All in all, it is really nice to be ending the year on such a high note. In the coming weeks there will be even more exciting announcements, which I am not yet able to discuss to set interest in the chess community ablaze.


Monday, December 10, 2007

Back from Houston

It is pretty late, so here is just a brief rundown. Plenty of weirdness, that I will enjoy recapping the K12 maybe tomorrow. In the meanwhile:

Event staff for a wonderfully run event.
1332 scholastic chessplayers that generally gave it all they had.
Texas volunteers, and locals who were amazingly friendly.

Hotel Foodservice. No excuse for knowing when there will be a lunch rush and still being unprepared.
Scholastic Council (hopefully I don't get blacklisted for that). Repeat after me, Parent's do not belong on the playing floor! It affects the quality of the tournament when TDs are unable to be on the floor for rulings because a parent or coach has to know that instant why their son's opponent left to go to the bathroom, and why I am not following them to verify they aren't cheating.

More tomorrow.


Monday, December 3, 2007

'Tis the season for Sportsmanship

Ask any TD who has worked large events, and they will be quick to tell you a story. Many of us sit around and swap stories at Nationals. Since I am leaving in a couple of days to head down to Houston, I thought I might share a few.

At my very first National K-12 event, within a couple of rounds I was party to some strange things. A player smacking another player upside the head. When I got to the board, and asked for an explanation, the player explained that her neighbor had given her opponent a good move. Naturally I had to issue warnings to both the smacker and smackee.

Later in that event, an interesting thing happened, after a round a player came in with a complaint.
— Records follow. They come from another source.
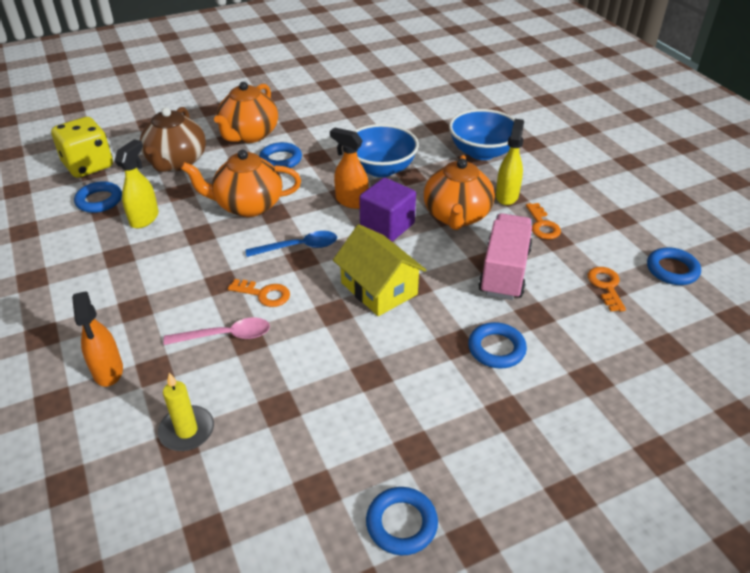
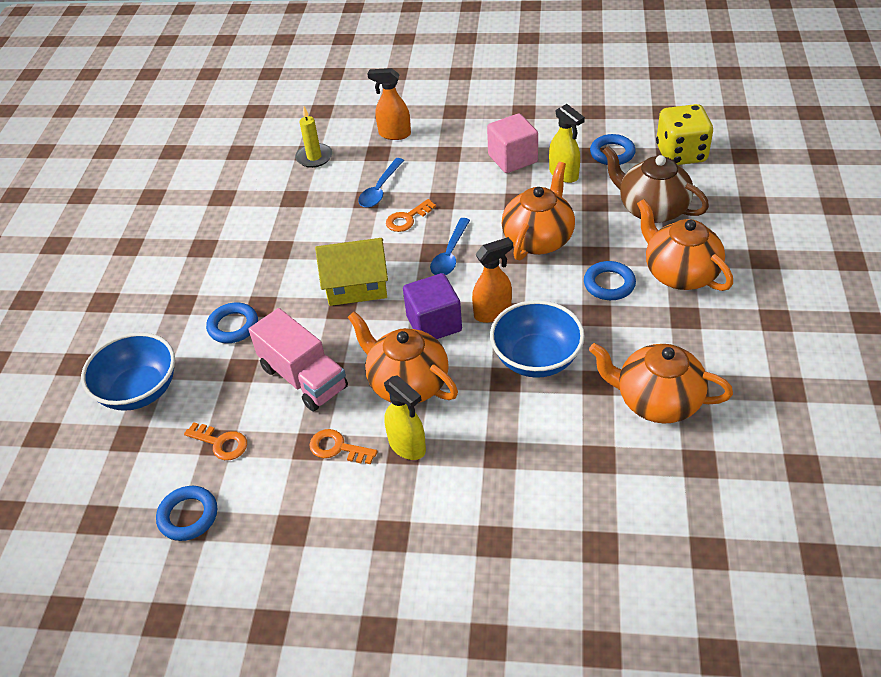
camera: 125 degrees right, 5 degrees up
(129, 257) = (512, 159): none -> pink cube
(225, 336) = (380, 189): pink spoon -> blue spoon
(376, 118) = (657, 401): none -> orange teapot
(401, 523) = (167, 223): blue ring -> none
(482, 152) = (508, 472): blue bowl -> blue bowl (139, 391)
He had been offered a pack of Pokemon cards in exchange for resigning in a position he was winning, but the opponent never delivered. Interestingly, when we asked what remedy he was seeking, the boy just wanted us to force the opponent to give up the cards. When we called the other boy in with his father, the boy confessed to what happened. The father seemed stunned, and said "I have no idea where he gets that from". Ken Sloan, who was the chief TD of the section, asked if the father issues rewards for his son winning. The father said that he gives his son 2 packs of Pokemon cards for every win. We no longer wondered where it came from. Did I mention that both of these events happened in the Kindergarten section?

I realize that these are important events, but urge parents and coaches not to put too much of an emphasis on the child's results, it does take its toll on them. If I have time this week, I will share a few more stories along those lines.

Bad sportsmanship is completely unnecessary, and oftentimes is learned from adults (which we don't like to admit). There is a group that is the self proclaimed "premier chess organization" in Illinois, they teach chess at quite a few schools, yet on their website have a link to an essay entitled "How to Annoy Your Opponent". This treasure chest of wisdom advises players to talk or cough loudly during your opponents moves, start rumors about your opponent, and other drivel that I do not wish to pollute my site with. To be completely fair, it appears to be a really lame attempt at a satire, but still has no place to be linked to by scholastic players.

So I head to Texas, where my hopes are high because I also have seen remarkable acts of kindness and compassion between players previously there at Nationals. I would rather discuss those.